Time-series workloads are different.

Time-series data is largely immutable. Writes primarily occur as new appends to recent time intervals, not as updates to existing rows. Both read and write workloads have a natural partitioning across both time and space.

TimescaleDB provides the illusion of a single continuous database table across all time and space, even though this table is split into many chunks across servers. One makes standard SQL queries against this hypertable, and the TimescaleDB distributed query planner automatically optimizes the query to access just the right set of chunks. A database can have multiple hypertables, each with its own schema and partitioning.

The database scales by partitioning hypertables in two dimensions: by time interval, and by a “partitioning key” over some primary index for the data (e.g., device identifiers for sensor data, locations, customers or users, etc.). Each time/space partition is called a chunk, which is created and placed on a server automatically by the system.

Chunks are dynamically created by the runtime and sized to optimize performance in both cluster and single-node environments. When run as a cluster, chunks are placed on different servers, particularly so that inserts to recent time intervals are parallelized across many servers. Similarly, query patterns often slice across time or space, so also enjoy performance improvements through smart chunk placement.
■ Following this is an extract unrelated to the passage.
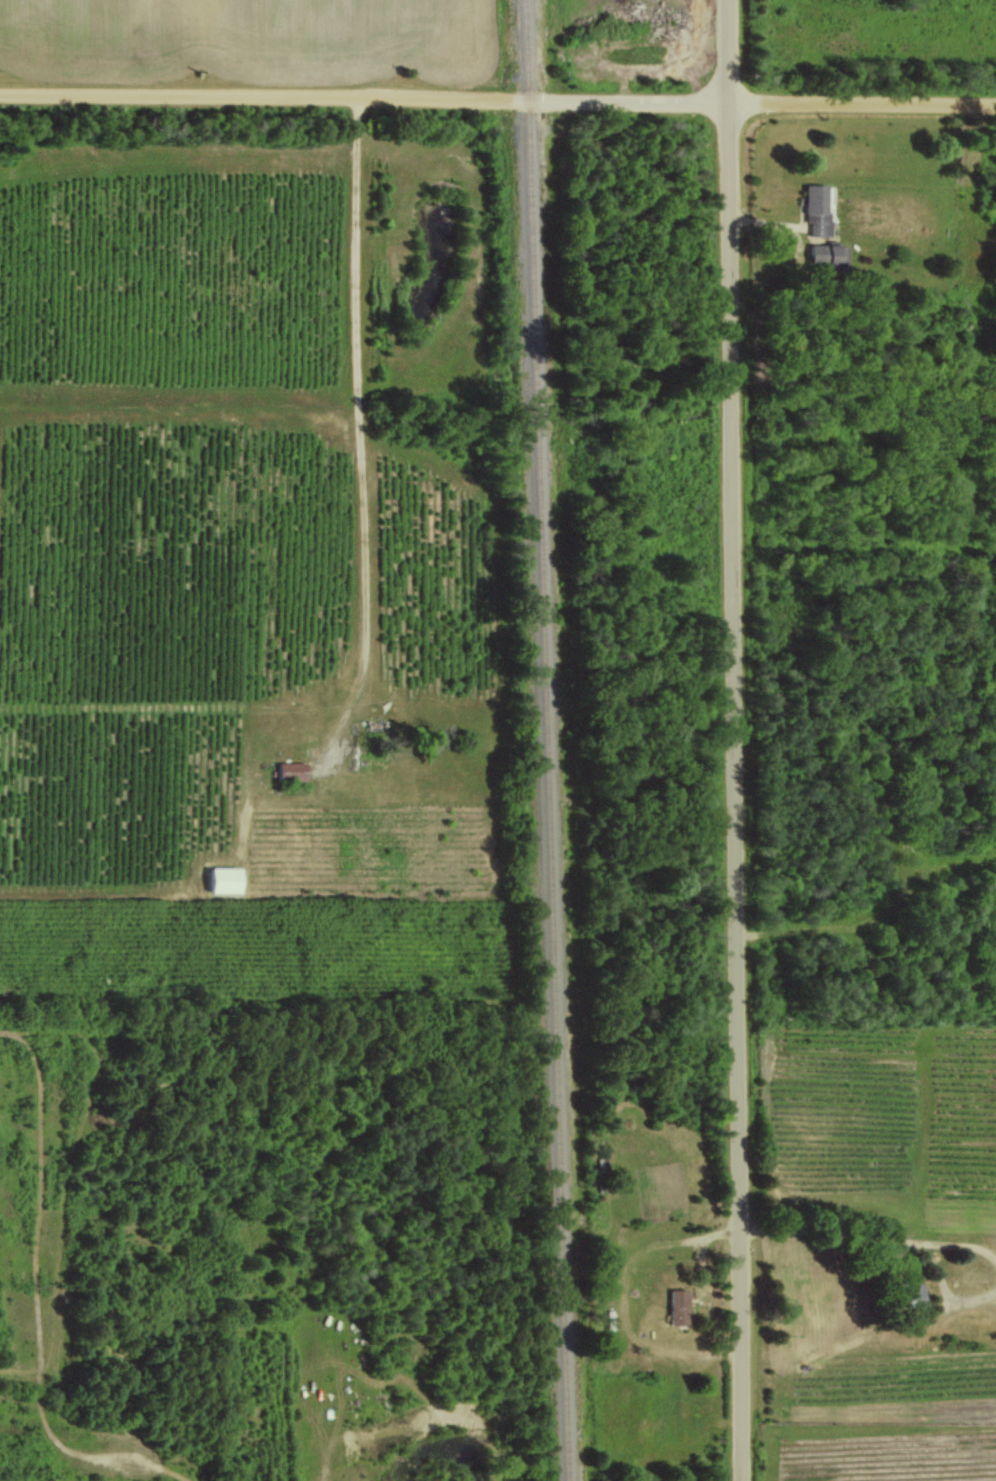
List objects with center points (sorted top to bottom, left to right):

Even in single-node settings, chunking still improves performance over the vanilla use of standard database tables. Right-sized chunks ensure that the multiple B-trees for a table’s indexes can reside in memory during inserts to avoid thrashing. Further, they help avoid expensive “vacuuming” operations when removing deleted data according to automated retention policies, as the runtime can perform such operations by simple dropping chunks (internal tables), rather than deleting individual rows.

TimescaleDB integrates directly into the Postgres parse tree and query planner, and performs low-level distributed query optimizations to improve performance. These include minimizing the number of chunks accessed when answering queries, performing partial aggregations across many servers, optimizing queries with time-based GROUP BY, ORDER BY, and LIMIT clauses, and so forth.

Common queries in settings like device monitoring might ask questions like “give me the last reading for each device.” In many databases, this query would require a full table scan back to the beginning of time to capture “for every device.” Whenever a table schema defines a column as comprised of distinct items, the TimescaleDB runtime automatically tracks additional metadata about items to optimize such queries.

TimescaleDB allows JOINs between time-series and business data. This allows direct queries based on metadata stored in separate relational tables, for example, rather than requiring this metadata to either be denormalized at insert time (which is very expensive to both store and update), or by awkwardly performing such joins in application code between databases. TimescaleDB also supports (and uses) foreign data wrappers as a standard SQL interface to external databases.

TimescaleDB can be managed like a traditional Postgres database, and can leverage Postgres' rich ecosystem for tooling, backups and snapshotting, replication, log shipping, and other processes. TimescaleDB supports multi-tenant operation, with many distinct projects and users running in one deployment. It also supports highly flexible access control, providing natural ways to restrict users to different types of data (e.g., raw granular data, aggregates, derived), or different time intervals.